Во-вторых, появление рукописи может быть связано с деятельностью княгини Марии Михайловны (f1271), вдовы ростовского князя Василька Константиновича, дочери князя - мученика Михаила Черниговского. С одной стороны, черниговский княжеский род, из которого происходит кн. Мария, имел тесные связи с польским и венгерским королевскими родами. С другой стороны, сама кн. Мария, по мнению исследователей, принимала непосредственное участие в составлении Ростовского летописца, а также проложного Жития Михаила Черниговского [8, с. 282], а возможно и окончательного варианта пространной редакции русского Пролога, куда входят Жития Михаила Черниговского и Кирилла Туровского, созданные во второй половине XIII века в Северо-Восточной Руси.
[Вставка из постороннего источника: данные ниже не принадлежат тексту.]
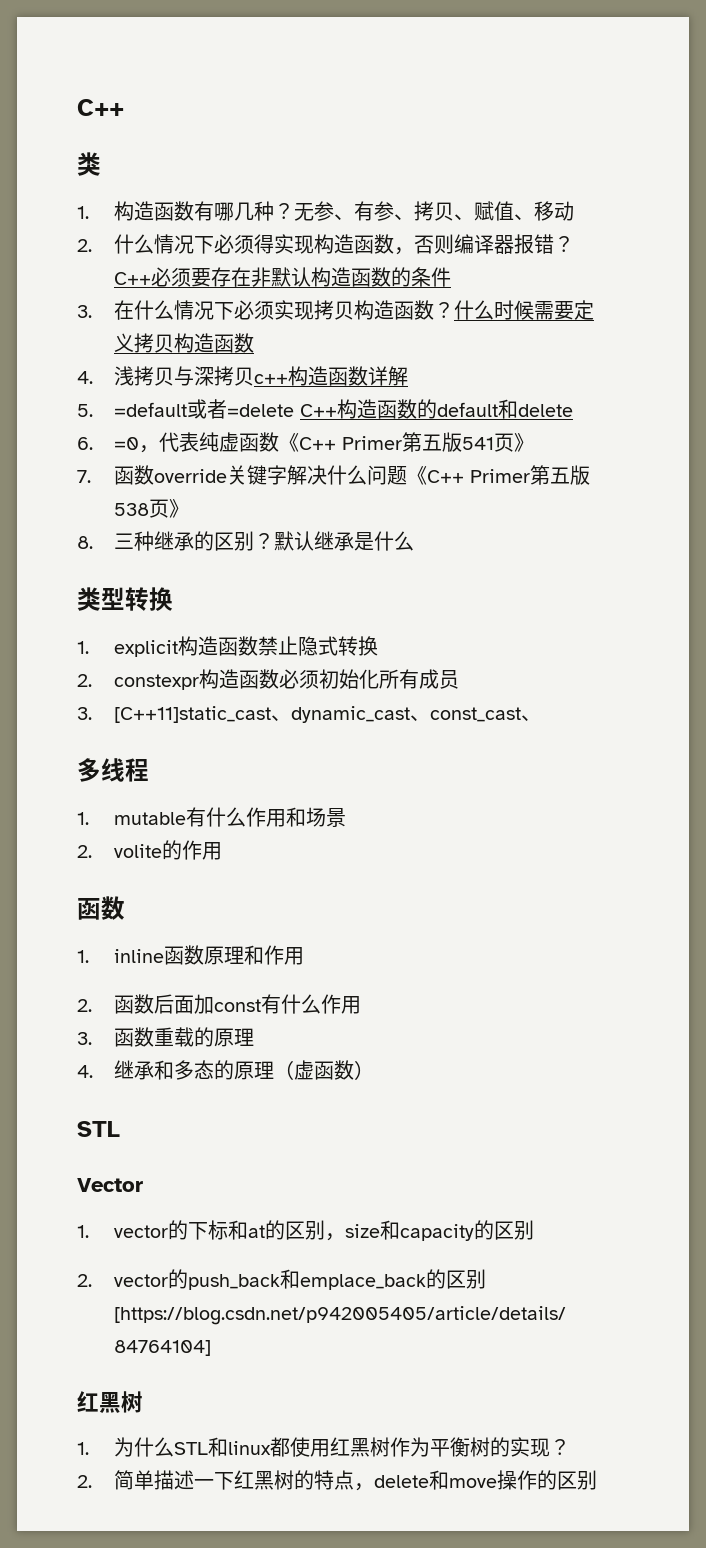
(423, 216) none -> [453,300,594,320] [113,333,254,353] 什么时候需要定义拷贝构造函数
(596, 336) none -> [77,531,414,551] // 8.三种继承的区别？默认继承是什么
Книжная деятельность княгини Марии Михайловны могла распространиться и на литургические жанры, такие как Часослов, тем более что, как мы уже определили, многие чинопоследования Ярославского Часослова имеют явный келейно-индивидуальный характер. Заказчиком рукописи мог выступать не обязательно монах или духовное лицо. После смерти мужа Мария Михайловна не уходит в монастырь, но, возможно, имеет расположенность к монашеской молитвенной практике.

Третья версия появления Ярославского Часослова в Ростовской библиотеке Успенского Собора, если он находился именно там, связана с церковно-просветительской деятельностью митрополита Кирилла III (1249 - 1281).

Галичанин по происхождению, соратник Великого князя Даниила Галицкого, он не мог не иметь связей с венгерскими православными монастырями, еще не будучи митрополитом. Причем на протяжении своего служения уже на митрополичьей кафедре ое поддерживал отношения с инославянскими церквями (в 70-х гг. XIII в. Через болгарского князя Иакова Святослава он получает сербскую версию «Номоканона», которая становится основой русской редакции Кормчей книги [6, с. 305]). Как уже говорилось, русская редакция Кормчей книги формируется за счет добавления к сербскому оригиналу, прежде всего, сочинений св. Кирилла Туровского, так же как и последования часов в Ярославском Часослове. В деле устроения и исправления Русской Церкви митрополит Кирилл опирается на предшествующую монашескую практику: в 1274 г. Во Владимире митрополитом созван церковный Собор, принявший «Правило Кирилла, митрополита русского», где главной причиной бедствий монголо­татарского нашествия обозначено забвение «правил святых наших и преподобных отец». Соблазнительно было бы предположить, что тезоименитство митрополита Кирилла определило какое-то особое отношение его к св. Кириллу Туровскому, однако общерусская литературная слава последнего удерживает от подобных догадок.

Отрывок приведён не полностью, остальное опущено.